What drew Ishiguro to Nighy, the former emails, was “his ability to arouse, seemingly at will, not only an audience’s emotions, but also its affection”. That makes Nighy “unique among his generation”; only Cary Grant and James Stewart are apt comparisons...

Living is as far up Nighy’s alley as you can get without hitting the next street. He’s an old pro at bureaucrats awakened by girls in cafes. There’s also rain, cigarettes, Westminster, fabulous tailoring (Nighy has always avoided Shakespeare on account of the trousers) and lots about the transformative power of a trilby.
More about Nighy the person at that link, and more about Living from the BBC:
There are few things people like talking about less than the inevitability of death. For many, that fact exists buried in the deepest crevices of the mind, too hard even to contemplate... part of the power of Living is how it rejects despair: "we're tricking the audience a little bit because they think they are on a certain journey, but the payoff is incredibly cathartic, and it's a really warm embrace. Emotionally it starts with somebody who's dead and by the end of it, it's somebody who's very much alive"... there is profound freedom in our acceptance of our own mortality. In motioning us towards this, films like Living can have a real part to play: for while a level of fiction cushions the blow for the existentially terrified, they can bring audiences closer to confronting what a good life and a good death means to them...
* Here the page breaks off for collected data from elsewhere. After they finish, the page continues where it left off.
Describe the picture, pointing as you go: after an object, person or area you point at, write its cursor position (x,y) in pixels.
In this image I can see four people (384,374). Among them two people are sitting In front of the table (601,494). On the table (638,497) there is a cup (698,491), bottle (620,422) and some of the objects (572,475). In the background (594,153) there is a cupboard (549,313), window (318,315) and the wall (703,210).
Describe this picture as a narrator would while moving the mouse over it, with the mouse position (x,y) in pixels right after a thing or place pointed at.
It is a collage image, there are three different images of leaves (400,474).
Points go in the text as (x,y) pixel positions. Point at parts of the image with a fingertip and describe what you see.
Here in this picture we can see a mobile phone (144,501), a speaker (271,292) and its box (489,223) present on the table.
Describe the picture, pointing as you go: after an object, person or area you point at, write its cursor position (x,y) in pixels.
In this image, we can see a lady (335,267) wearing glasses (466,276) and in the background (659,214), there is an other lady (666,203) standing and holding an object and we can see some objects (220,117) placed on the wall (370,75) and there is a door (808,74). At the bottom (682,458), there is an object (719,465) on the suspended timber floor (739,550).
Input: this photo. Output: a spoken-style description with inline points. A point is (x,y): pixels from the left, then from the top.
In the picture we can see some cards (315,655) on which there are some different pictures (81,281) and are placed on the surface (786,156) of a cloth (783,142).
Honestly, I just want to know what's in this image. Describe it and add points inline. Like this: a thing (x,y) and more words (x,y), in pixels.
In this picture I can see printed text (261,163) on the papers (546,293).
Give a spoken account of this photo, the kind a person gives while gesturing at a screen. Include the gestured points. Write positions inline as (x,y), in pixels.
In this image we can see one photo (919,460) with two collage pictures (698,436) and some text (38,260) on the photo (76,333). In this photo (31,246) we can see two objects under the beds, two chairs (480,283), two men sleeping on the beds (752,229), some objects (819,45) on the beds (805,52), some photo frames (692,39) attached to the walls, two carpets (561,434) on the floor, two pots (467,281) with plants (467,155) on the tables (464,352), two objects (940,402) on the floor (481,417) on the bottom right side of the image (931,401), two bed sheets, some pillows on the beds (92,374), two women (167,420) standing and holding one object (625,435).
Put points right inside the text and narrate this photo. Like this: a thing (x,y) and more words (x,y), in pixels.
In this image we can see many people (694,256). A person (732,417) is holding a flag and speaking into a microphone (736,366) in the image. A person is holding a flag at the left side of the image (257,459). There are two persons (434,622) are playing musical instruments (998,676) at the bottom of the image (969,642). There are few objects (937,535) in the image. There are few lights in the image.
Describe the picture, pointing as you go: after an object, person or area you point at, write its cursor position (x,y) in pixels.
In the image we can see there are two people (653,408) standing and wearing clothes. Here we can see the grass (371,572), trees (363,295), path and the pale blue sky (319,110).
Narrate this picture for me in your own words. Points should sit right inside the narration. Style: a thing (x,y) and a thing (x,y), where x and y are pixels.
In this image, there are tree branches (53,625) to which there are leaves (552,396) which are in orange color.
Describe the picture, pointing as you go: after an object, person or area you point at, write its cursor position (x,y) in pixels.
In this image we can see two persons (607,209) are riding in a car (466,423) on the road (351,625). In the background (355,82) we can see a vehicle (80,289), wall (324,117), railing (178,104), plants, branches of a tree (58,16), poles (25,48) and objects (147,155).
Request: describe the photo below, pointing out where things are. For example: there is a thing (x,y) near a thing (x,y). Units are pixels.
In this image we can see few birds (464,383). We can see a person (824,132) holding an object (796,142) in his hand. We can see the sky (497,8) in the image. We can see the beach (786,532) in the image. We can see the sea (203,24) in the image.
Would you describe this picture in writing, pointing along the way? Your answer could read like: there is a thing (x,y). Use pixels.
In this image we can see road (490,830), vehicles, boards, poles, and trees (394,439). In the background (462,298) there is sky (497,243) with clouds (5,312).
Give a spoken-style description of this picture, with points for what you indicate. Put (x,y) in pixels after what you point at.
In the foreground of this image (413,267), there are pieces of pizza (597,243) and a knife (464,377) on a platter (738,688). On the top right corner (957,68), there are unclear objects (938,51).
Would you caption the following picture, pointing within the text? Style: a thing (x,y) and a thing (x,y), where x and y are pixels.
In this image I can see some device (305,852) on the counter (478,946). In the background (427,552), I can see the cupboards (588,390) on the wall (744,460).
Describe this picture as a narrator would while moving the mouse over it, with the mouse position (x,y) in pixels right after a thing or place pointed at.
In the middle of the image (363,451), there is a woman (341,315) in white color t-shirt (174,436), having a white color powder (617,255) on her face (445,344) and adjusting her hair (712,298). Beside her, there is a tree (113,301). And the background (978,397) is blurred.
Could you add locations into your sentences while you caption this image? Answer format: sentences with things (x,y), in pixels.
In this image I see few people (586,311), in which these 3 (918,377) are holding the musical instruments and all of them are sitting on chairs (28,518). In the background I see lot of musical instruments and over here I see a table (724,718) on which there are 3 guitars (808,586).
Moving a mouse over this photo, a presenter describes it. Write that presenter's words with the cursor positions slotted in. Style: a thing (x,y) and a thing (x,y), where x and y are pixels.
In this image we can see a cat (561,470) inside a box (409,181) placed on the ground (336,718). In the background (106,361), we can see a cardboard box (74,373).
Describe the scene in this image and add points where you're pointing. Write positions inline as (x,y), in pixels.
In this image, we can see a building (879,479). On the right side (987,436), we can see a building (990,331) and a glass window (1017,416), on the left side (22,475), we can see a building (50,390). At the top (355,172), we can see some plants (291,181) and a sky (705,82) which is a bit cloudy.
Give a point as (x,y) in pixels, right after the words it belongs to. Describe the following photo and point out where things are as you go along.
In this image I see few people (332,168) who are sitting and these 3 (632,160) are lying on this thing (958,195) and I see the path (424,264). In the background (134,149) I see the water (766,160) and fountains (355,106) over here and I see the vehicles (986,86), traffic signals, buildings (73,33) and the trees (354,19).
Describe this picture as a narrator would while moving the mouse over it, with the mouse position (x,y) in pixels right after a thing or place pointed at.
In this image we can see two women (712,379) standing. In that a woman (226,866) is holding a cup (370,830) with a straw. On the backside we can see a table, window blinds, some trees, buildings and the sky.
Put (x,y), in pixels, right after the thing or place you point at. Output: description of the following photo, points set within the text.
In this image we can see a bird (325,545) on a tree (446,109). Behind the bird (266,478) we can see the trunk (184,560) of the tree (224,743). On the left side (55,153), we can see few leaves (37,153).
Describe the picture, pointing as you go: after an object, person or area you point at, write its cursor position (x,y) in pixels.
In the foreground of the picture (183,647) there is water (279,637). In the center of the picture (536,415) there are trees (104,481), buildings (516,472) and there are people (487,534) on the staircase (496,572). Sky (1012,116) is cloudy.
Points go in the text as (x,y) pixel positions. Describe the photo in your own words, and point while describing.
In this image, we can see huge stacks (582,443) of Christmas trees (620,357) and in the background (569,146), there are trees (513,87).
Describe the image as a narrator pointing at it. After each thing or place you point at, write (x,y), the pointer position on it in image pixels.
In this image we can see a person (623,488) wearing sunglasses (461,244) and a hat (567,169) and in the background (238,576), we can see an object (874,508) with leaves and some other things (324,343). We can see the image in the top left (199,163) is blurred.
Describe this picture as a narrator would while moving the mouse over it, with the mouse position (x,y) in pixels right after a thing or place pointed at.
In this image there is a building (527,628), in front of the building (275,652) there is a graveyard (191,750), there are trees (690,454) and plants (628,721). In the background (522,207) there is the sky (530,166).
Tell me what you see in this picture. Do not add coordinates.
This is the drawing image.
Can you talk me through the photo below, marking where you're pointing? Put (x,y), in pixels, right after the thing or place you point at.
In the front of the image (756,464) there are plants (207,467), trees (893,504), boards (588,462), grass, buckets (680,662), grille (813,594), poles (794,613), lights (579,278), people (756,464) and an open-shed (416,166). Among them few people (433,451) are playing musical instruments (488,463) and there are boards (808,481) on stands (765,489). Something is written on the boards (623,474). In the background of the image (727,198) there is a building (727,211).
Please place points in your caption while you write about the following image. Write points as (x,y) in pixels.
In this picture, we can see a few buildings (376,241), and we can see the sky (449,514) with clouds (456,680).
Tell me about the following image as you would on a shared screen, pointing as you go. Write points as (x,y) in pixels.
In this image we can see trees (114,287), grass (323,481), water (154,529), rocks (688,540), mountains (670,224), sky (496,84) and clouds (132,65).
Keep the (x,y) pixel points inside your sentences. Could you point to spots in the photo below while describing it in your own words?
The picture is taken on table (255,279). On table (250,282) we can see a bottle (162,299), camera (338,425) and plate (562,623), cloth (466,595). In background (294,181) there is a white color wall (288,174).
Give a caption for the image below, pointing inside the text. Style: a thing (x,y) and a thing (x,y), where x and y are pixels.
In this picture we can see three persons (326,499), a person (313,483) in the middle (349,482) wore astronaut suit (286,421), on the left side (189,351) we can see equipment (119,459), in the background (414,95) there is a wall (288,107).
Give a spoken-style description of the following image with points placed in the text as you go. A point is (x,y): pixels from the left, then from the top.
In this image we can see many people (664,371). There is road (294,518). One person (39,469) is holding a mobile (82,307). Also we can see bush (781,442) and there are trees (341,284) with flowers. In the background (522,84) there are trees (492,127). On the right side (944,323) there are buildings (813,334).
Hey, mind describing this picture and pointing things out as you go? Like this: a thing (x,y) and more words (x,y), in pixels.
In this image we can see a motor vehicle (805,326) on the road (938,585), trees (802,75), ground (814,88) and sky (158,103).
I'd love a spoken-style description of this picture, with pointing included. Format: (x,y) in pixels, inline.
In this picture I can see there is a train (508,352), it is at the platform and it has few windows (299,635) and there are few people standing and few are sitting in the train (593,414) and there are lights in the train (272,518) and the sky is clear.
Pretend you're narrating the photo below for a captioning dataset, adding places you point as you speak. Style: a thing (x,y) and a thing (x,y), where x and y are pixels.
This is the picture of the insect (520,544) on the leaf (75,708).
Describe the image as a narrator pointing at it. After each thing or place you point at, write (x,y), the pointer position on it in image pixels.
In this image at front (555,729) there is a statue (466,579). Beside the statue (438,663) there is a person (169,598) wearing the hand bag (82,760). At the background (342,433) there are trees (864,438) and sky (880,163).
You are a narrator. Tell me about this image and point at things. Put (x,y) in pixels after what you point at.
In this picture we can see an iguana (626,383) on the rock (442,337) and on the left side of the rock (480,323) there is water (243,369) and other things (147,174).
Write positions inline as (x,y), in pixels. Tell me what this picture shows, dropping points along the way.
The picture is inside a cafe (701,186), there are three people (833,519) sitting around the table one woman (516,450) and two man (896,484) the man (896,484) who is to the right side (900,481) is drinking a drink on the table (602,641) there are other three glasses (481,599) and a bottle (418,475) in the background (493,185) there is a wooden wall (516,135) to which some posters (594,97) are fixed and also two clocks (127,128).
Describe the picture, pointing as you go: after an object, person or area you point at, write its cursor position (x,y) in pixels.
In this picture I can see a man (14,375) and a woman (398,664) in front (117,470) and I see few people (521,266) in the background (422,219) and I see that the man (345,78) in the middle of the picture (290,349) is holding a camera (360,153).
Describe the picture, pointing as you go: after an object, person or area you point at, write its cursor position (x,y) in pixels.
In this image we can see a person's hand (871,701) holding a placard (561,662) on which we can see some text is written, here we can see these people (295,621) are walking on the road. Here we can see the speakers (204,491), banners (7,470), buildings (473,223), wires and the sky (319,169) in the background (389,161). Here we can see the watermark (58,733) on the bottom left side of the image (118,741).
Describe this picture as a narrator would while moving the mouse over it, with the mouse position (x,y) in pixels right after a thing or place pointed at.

That beauty is often showcased in the particular sub-genre of films, that includes Living, in which protagonists face death by really embracing life. From the tear-jerking romance of Love Story (1970) and Bright Star (2009) to the gallows humour of Last Holiday (1950) and its 2006 remake; from the sweeping drama of Melancholia (2011) and Death in Venice (1971) to the musical flights of fancy of Bob Fosse's All that Jazz and audacious action of Crank (2006) and Source Code (2011) – each of these movies considers a fundamental question: when death goes from abstract to imminent, what do we do with the time we have left? For many cinephiles, that question has never been better answered than in Akira Kurosawa's 1952 film Ikiru, of which Living is an English language remake...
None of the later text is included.